Land, wonder how...oh...good. Six modes. A jeep sounds good...and as soon as the game starts up every goes south fast. The opening midi was pretty sweet, now it is a horrible high-pitch whine I believe is engine noise. The driving controls don't make much sense and my camera angle seems to not follow my vehicle at all. With a curious speed that didn't seem to make much sense. Checking the manual, and sneaking past the part where they tell me what I need to do to capture an island, I eventually make it to the controls section. Its like the base game at first. Speed up/down and turning are controlled with the obvious mouse axis, but looking up and down? Left and right mouse buttons. Esc is get out of vehicle, space is shoot, and F1 is the actions menu. I didn't find those last keys in the manual, it only tells you movement. The reference card lets me know all the important stuff, weapon selection, that every freaking F key up to F10 is used.
So, continuing, the shrieking sound continues, but if you go in and out of the 3D mode, it seems to get better...although I'm pretty sure now my speaker is just putting out a pitch my ears can't hear. Changing sound to pc speaker solves this, although now I have to contend with a bad rendition of the theme. I still don't understand driving yet. Changing weapons doesn't seem to work. However, as I wander around, I come across another person. You'd think there'd be something to explain this kind of stuff, but oh well. Rowana agrees to help me and gives me the blimp in her pocket. No joke, she has a blimp in her pocket. This is going to be a bit weird, but oh, well.

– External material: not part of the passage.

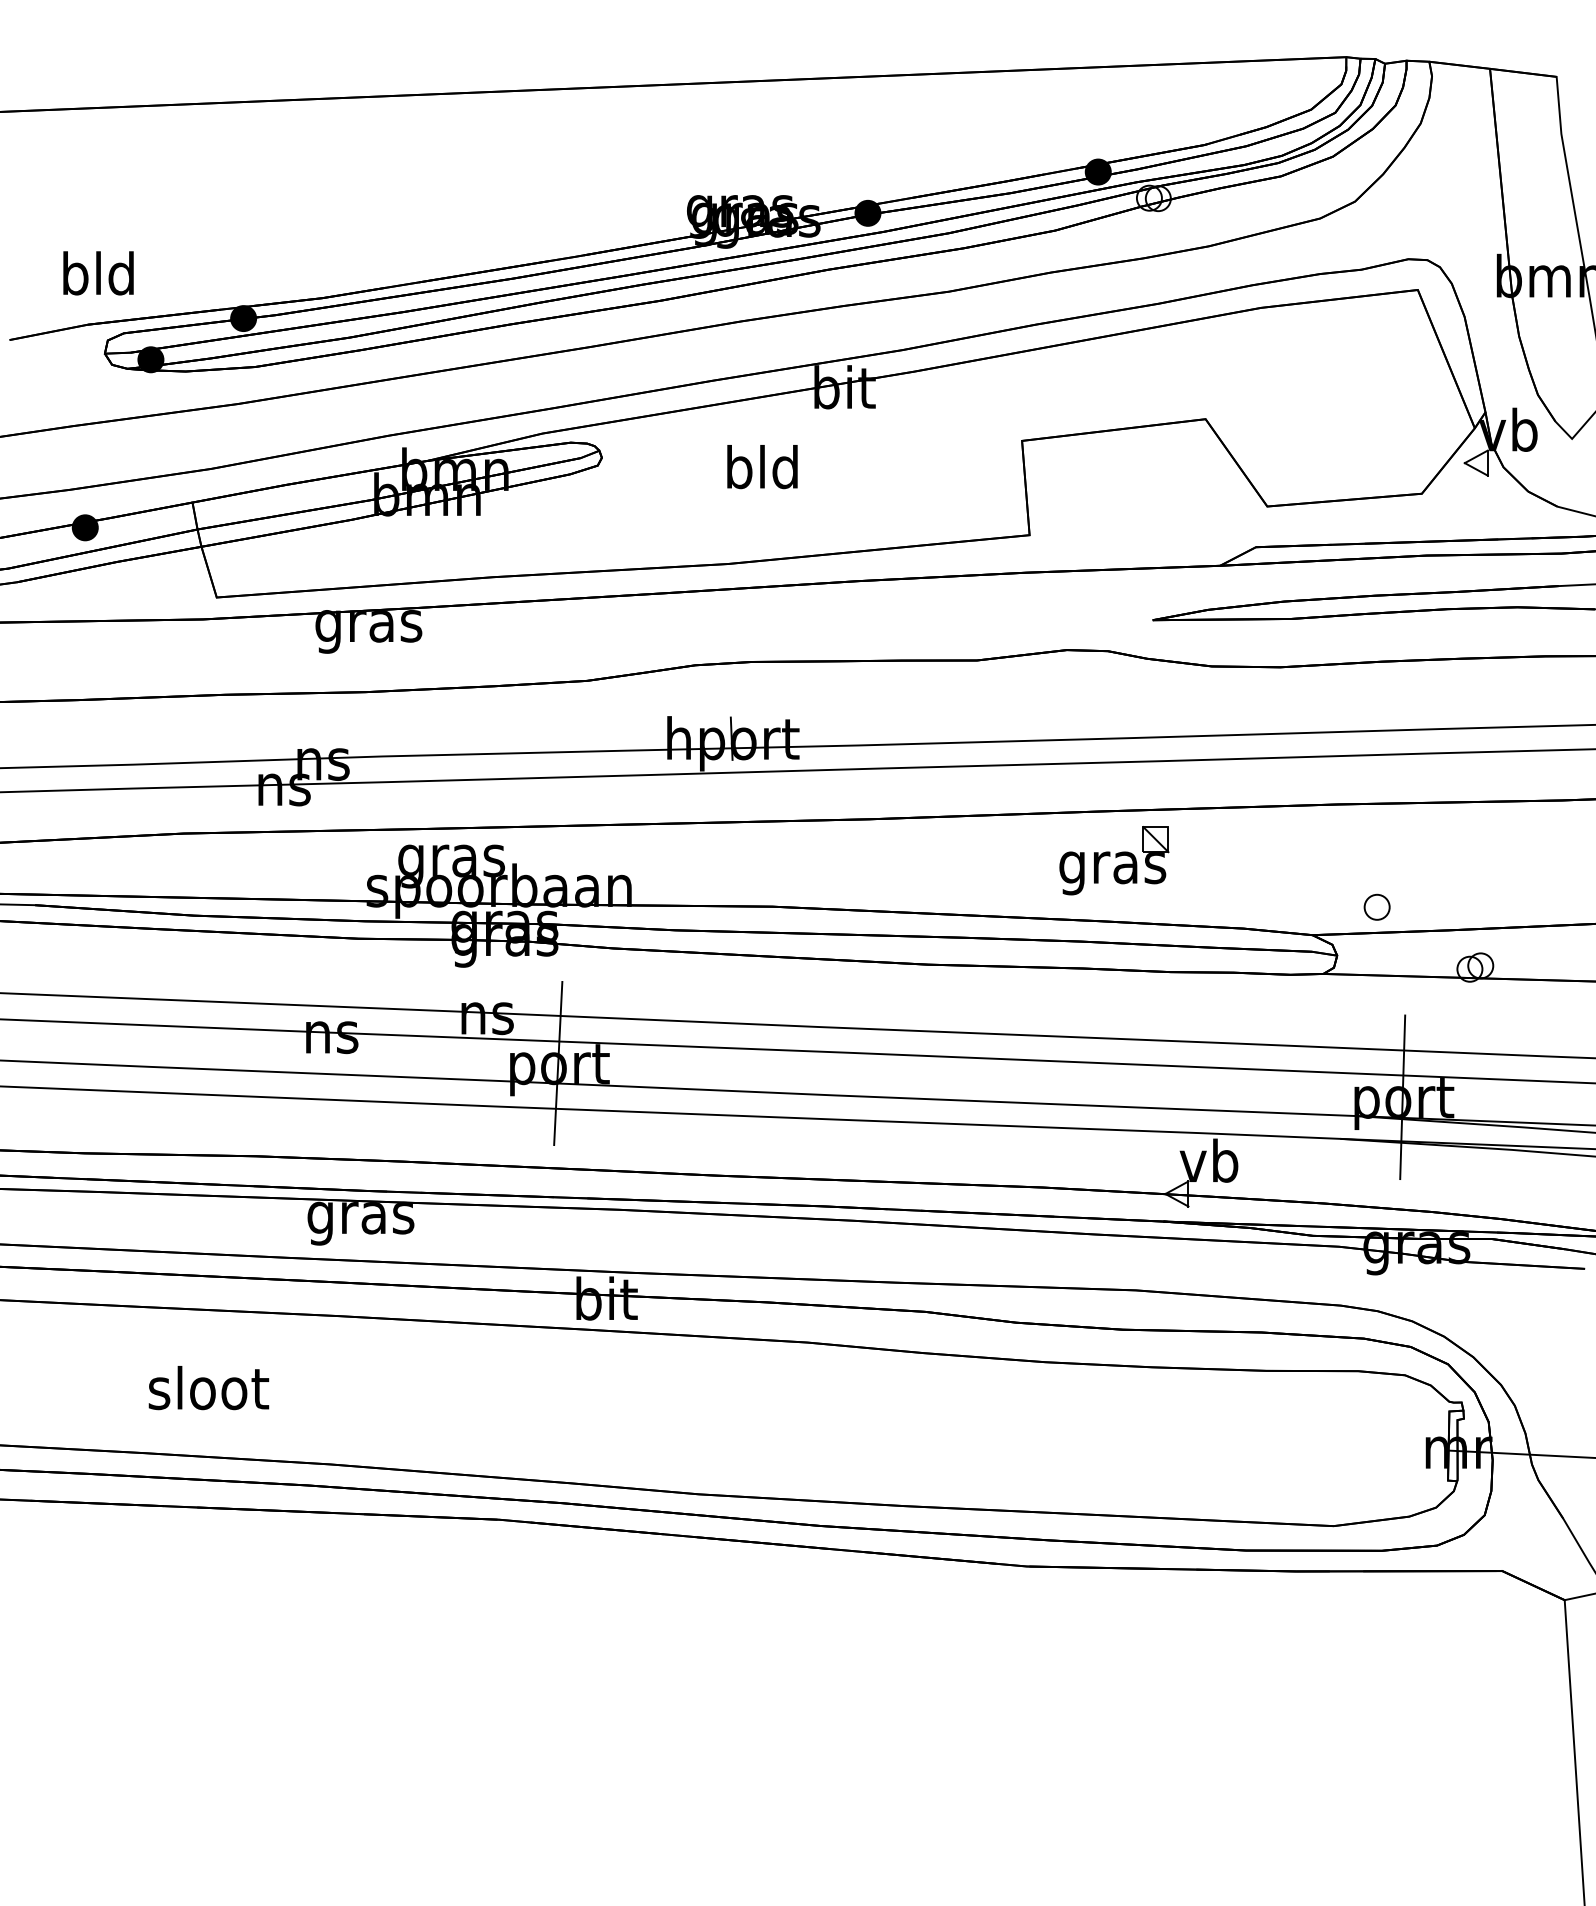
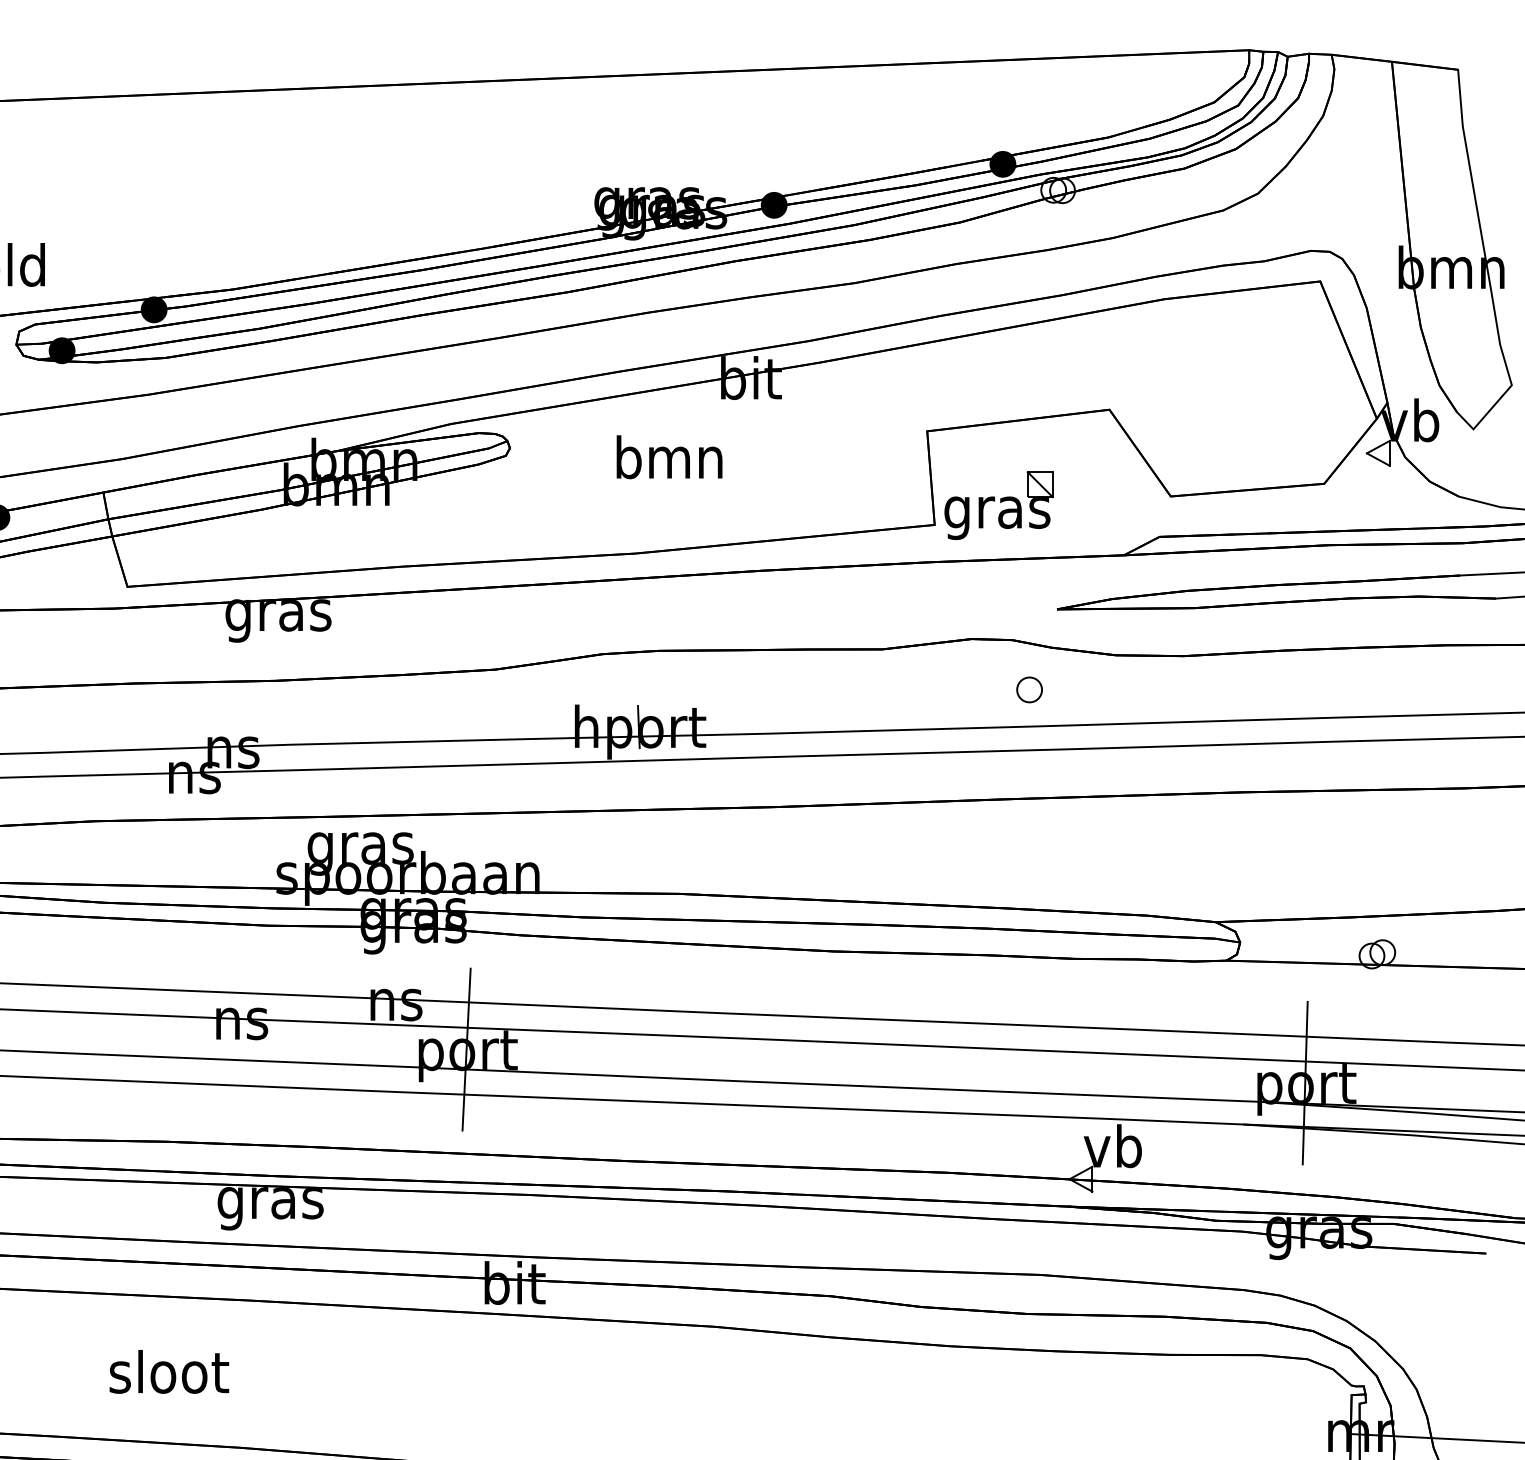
text: (762, 467) -> (669, 457), bld -> bmn
part: (1114, 860) -> (999, 505), moved
part: (1376, 906) -> (1028, 689), moved
text: (208, 1388) -> (168, 1372), moved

Air is like A-10 Tank Killer, the original version, if the controls were difficult to operate. I'm pretty sure there's some difference between modern mice speed and DOS mice speed. Plus after a certain height you stop seeing the ground. Which makes things a bit more terrifying, to say the least. I'm sure I'm going to have as much fun as I did with the original flying vehicles. I say that, and as soon as I start operating the helicopter, the pain disappears. There's also the jetpack, which is even more terrifying.
Water...well, I don't seem to be able to properly do water. When I do the speedboat, the logical starting choice, it automatically crashes. When I get out, I end up swimming...on land. With all the twisting turns you'd expect. When I swim on the ocean proper...well, that's just terrible and I doubt I'd be able to get far. I feel like this is a pretty good way to get someone seasick...or confront their fears about being seasick. I question the usefulness of sea vehicles at this point, but I'm sure I'll come around later.
The amphibious vehicles are fine. As fine as they can be considering the hours of terror that are about to arrive.
Fighting. As mentioned previously, I can't just scoop up some explosives and drive over to the Saharan Empire's HQ. I have to fight. When the fighting starts, the game makes it clear this isn't going to be fun. It might be, if the game didn't stick me in a flying sub and force me to use that. Did nobody think during testing that a new player might want to drive a tank, walk around, or heaven forbid, use a vehicle that I can probably find? I feel like this game's going to have a bit of quality issues. That's not getting into minor things, like how everything feels like vaguely European islands, with trains, buses, and green grass.